President Joe Biden remembers that some headlines from January 2021 didn’t have to do with the Capitol attack and insurrection, even if the insurrection may have been tacitly driven by the information they conveyed. Sample headline? Trump Leaving Office With 3M Less Jobs Than When He Entered, Worst Record Since Depression.
Today after being shown a video of Donald Trump hoping aloud that the American economy craters in 2024, Biden responded by openly mocking Trump with a variation on the headline above.
Trump had said he wanted the economy to crash soon so he wouldn’t have to “be Herbert Hoover.”
Biden’s response? “He has to understand, he’s already Herbert Hoover,” Biden says, “He’s the only other president that lost jobs during his term.”
With the dig, Biden gives a pretty good idea of why Hoover may have been on Trump’s mind.
Biden mocked Trump not just for his jobs record, which was clearly affected by a global pandemic that Biden doesn’t mention, but for appearing to hope against future American prosperity — because if the economy crashes, real everyday Americans will pay the dearest price.
(Note: Trump contends he is merely talking about the timing, not the event itself, hoping that what he views as inevitable — a crash — happens sooner rather than later.)
They showed me the clip of Trump saying he wanted the economy to crash so he could gain politically. Says he doesn’t want to be Hoover.
— Joe Biden (@JoeBiden) January 11, 2024
Here's the thing: He already is. He’s the first president since Hoover to lose jobs while in office. Some record. pic.twitter.com/eP7RrVtgMQ
Those 2021 headlines Biden remembers? Here’s another one: Trump will have the worst jobs record in modern U.S. history. It’s not just the pandemic.
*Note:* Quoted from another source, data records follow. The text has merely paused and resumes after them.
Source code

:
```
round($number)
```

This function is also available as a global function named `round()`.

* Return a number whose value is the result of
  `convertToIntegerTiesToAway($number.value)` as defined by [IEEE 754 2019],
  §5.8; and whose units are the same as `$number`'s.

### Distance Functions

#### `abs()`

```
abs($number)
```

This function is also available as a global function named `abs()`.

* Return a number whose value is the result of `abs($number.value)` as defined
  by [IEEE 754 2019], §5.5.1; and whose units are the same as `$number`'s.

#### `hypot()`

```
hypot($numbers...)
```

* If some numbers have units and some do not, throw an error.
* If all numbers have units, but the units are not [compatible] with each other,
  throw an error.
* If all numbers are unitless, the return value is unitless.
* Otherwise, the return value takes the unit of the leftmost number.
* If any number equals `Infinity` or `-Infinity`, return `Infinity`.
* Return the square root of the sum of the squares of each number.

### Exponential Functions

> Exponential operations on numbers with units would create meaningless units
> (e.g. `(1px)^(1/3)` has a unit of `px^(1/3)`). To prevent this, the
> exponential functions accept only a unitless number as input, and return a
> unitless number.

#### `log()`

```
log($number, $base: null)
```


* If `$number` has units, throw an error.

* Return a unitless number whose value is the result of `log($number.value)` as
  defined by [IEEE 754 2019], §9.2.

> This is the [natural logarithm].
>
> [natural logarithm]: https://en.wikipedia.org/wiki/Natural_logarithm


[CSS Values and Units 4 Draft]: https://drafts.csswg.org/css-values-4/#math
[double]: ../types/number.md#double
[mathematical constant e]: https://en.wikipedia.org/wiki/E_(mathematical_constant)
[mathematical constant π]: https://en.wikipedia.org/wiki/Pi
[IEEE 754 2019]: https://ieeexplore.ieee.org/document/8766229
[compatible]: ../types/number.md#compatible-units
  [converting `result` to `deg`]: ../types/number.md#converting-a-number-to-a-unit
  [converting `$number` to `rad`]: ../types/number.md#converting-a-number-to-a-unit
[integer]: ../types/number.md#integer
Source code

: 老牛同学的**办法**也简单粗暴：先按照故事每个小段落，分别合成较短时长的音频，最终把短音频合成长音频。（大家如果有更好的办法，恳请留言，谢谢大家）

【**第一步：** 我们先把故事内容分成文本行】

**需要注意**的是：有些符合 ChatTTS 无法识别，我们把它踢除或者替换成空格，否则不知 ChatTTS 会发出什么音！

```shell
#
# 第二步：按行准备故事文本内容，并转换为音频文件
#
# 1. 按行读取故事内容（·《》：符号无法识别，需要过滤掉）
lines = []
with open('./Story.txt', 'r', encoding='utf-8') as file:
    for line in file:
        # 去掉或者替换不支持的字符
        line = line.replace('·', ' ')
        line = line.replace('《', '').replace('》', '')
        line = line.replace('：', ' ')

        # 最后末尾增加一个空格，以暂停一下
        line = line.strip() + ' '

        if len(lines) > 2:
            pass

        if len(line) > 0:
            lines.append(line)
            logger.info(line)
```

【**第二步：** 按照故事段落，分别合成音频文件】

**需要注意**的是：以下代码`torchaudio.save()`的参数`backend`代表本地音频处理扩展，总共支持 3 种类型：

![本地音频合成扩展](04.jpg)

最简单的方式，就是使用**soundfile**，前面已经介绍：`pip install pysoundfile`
By contrast, a statement from the White House on December 8, 2023 reported: “The economy created 199,000 jobs in November, for a total of over 14 million jobs since I took office. That’s more than 14 million additional Americans who know the dignity and peace of mind that comes with a paycheck. The unemployment rate has remained below 4% for 22 months in a row.”
[NOTE: Hoover, a business titan before he was a politician, presided as POTUS over the first part of the Great Depression and is today perhaps best known for the so-called Hoovervilles — encampments of the unhoused poor — that sprung up around the U.S. during the country’s darkest economic time.]